In June of 1944 my father spent Father’s Day in Stalag Luft I, a Prisoner of War Camp deep in the heart of Nazi Germany. His father and mother received one of those telegrams: “We regret to inform you that your son, 2nd Lt. Henry S. Levine, has been reported as missing in action over Nazi Germany.”
I try to imagine how this news affected my grandparents and how, on Father’s Day, it must have been compounded by them not knowing whether their only child was dead or alive.
My father’s prison camp identification card
My father was an observant Jew and the prisoner camp was surrounded by concentration camps and death camps, such as Ravensbrück and Sachsenhausen. Stalag Luft I was on the railroad line that led to Auschwitz, the most notorious death camp,.
My father risked his life the second time by organizing secret prayer services for the other Jewish prisoners of war. For 15 months he organized and conducted these clandestine services. Nothing like this was happening anywhere else in Nazi Germany.
He conducted the services from memory. He also made a wooden Star of David to be used during the services. When the word was that were guards approaching, they took apart the Star of David and turned it into two harmless looking triangles.
My father was fluent in many languages: Yiddish, conversational Hebrew, Hebrew, Russian, Ukrainian, German, Latin, French, and Polish. His language skills came in handy in the prison camp. The Russian Red Army liberated the camp in 1945. It was my father’s command of Yiddish that connected to the liberators. Some of them turned out to be Jews completely fluent in the Yiddish language and culture.
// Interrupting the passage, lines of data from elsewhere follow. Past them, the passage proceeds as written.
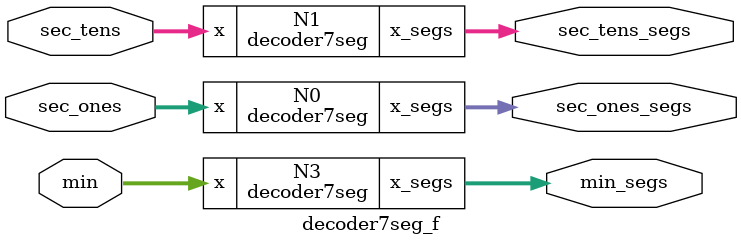
<source format=v>
module decoder7seg
    (output reg [6:0] x_segs,
     input wire [3:0] x);

    initial begin
        x_segs <= 7'b0000001; //INICIALIZAR COM 0
    end

    always @(x)
    begin
        case(x) //ATIVO EM NÍVEL BAIXO
        4'b0000 : x_segs = 7'b0000001; //0
        4'b0001 : x_segs = 7'b1001111; //1
        4'b0010 : x_segs = 7'b0010010; //2
        4'b0011 : x_segs = 7'b0000110; //3
        4'b0100 : x_segs = 7'b1001100; //4
        4'b0101 : x_segs = 7'b0100100; //5
        4'b0110 : x_segs = 7'b0100000; //6
        4'b0111 : x_segs = 7'b0001111; //7
        4'b1000 : x_segs = 7'b0000000; //8
        4'b1001 : x_segs = 7'b0000100; //9
        default : x_segs = 7'b1111111; //ENTRADA INVÁLIDA
        endcase
    end
endmodule

module decoder7seg_f
    (output wire [6:0] sec_ones_segs, sec_tens_segs, min_segs,
     input wire [3:0] sec_ones, sec_tens, min);

    decoder7seg N0(.x_segs(sec_ones_segs), .x(sec_ones));
    decoder7seg N1(.x_segs(sec_tens_segs), .x(sec_tens));
    decoder7seg N3(.x_segs(min_segs), .x(min));
endmodule
</source>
My father’s Purple Heart with Oak Leaf Cluster
When my father was liberated, he was awarded a Purple Heart with Oak Leaf Cluster, which is like receiving two Purple Hearts, and he was promoted to the rank of 1st Lieutenant. I still have the Purple Heart, along with the other medals and Citations for Conspicuous Service to his Country that he received.
When he left the prison camp, he took the Star of David and brought it back to Syracuse. My brothers and I still have the wooden star. My brother Ron takes it with him when he does presentations about our dad across the country.
The wooden Magen David that my father made in Stalag Luft I, together and apart.
My two brothers and I grew up knowing that our dad was somebody special. We tried to emulate him as best we could. Through my father we developed the importance of education, a strong belief in God and a strong connection to Judaism.